* TASK STATEMENT:
The answer must be an exact copy of the lines from the one with "output cout ;" to the last line of the entries below, both included, and must contain no pictures.

Circuit design data
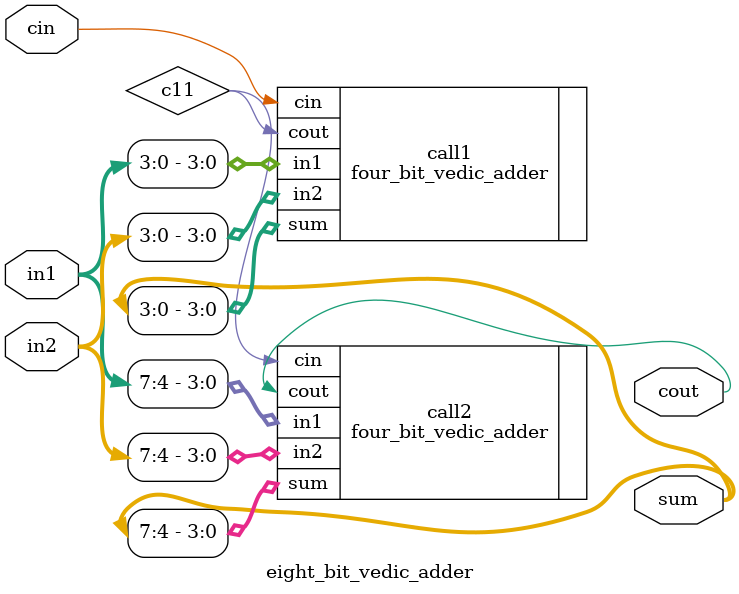
<source format=v>
`timescale 1ns / 1ps
module eight_bit_vedic_adder(in1, in2, sum, cout, cin);

input [7:0] in1;
input [7:0] in2 ;
input cin ;
output [7:0] sum ;
output cout ;

wire c11 ;


four_bit_vedic_adder call1(

.in1(in1[3:0]),
.in2(in2[3:0]),
.cin(cin) ,
.sum(sum[3:0]) ,
.cout(c11)

);


four_bit_vedic_adder call2(

.in1(in1[7:4]),
.in2(in2[7:4]),
.cin(c11) ,
.sum(sum[7:4]) ,
.cout(cout)

);






endmodule

</source>
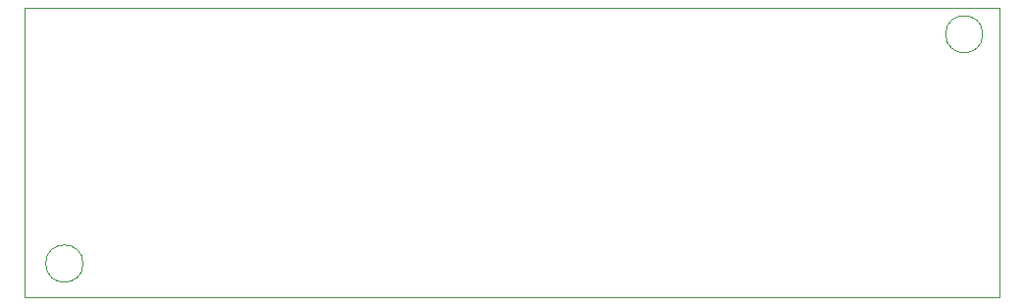
<source format=gbr>
%TF.GenerationSoftware,KiCad,Pcbnew,7.0.5-0*%
%TF.CreationDate,2024-01-25T09:03:24-08:00*%
%TF.ProjectId,transponder-11.9.0,7472616e-7370-46f6-9e64-65722d31312e,rev?*%
%TF.SameCoordinates,Original*%
%TF.FileFunction,Profile,NP*%
%FSLAX46Y46*%
G04 Gerber Fmt 4.6, Leading zero omitted, Abs format (unit mm)*
G04 Created by KiCad (PCBNEW 7.0.5-0) date 2024-01-25 09:03:24*
%MOMM*%
%LPD*%
G01*
G04 APERTURE LIST*
%TA.AperFunction,Profile*%
%ADD10C,0.100000*%
%TD*%
G04 APERTURE END LIST*
D10*
X107500000Y-88900000D02*
X191500000Y-88900000D01*
X191500000Y-113900000D01*
X107500000Y-113900000D01*
X107500000Y-88900000D01*
X190103122Y-91200000D02*
G75*
G03*
X190103122Y-91200000I-1603122J0D01*
G01*
X112512452Y-111000000D02*
G75*
G03*
X112512452Y-111000000I-1612452J0D01*
G01*
M02*

</source>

* ANSWER TO THIS EXERCISE:
output cout ;

wire c11 ;


four_bit_vedic_adder call1(

.in1(in1[3:0]),
.in2(in2[3:0]),
.cin(cin) ,
.sum(sum[3:0]) ,
.cout(c11)

);


four_bit_vedic_adder call2(

.in1(in1[7:4]),
.in2(in2[7:4]),
.cin(c11) ,
.sum(sum[7:4]) ,
.cout(cout)

);






endmodule

</source>
<source format=gbr>
%TF.GenerationSoftware,KiCad,Pcbnew,7.0.5-0*%
%TF.CreationDate,2024-01-25T09:03:24-08:00*%
%TF.ProjectId,transponder-11.9.0,7472616e-7370-46f6-9e64-65722d31312e,rev?*%
%TF.SameCoordinates,Original*%
%TF.FileFunction,Profile,NP*%
%FSLAX46Y46*%
G04 Gerber Fmt 4.6, Leading zero omitted, Abs format (unit mm)*
G04 Created by KiCad (PCBNEW 7.0.5-0) date 2024-01-25 09:03:24*
%MOMM*%
%LPD*%
G01*
G04 APERTURE LIST*
%TA.AperFunction,Profile*%
%ADD10C,0.100000*%
%TD*%
G04 APERTURE END LIST*
D10*
X107500000Y-88900000D02*
X191500000Y-88900000D01*
X191500000Y-113900000D01*
X107500000Y-113900000D01*
X107500000Y-88900000D01*
X190103122Y-91200000D02*
G75*
G03*
X190103122Y-91200000I-1603122J0D01*
G01*
X112512452Y-111000000D02*
G75*
G03*
X112512452Y-111000000I-1612452J0D01*
G01*
M02*

</source>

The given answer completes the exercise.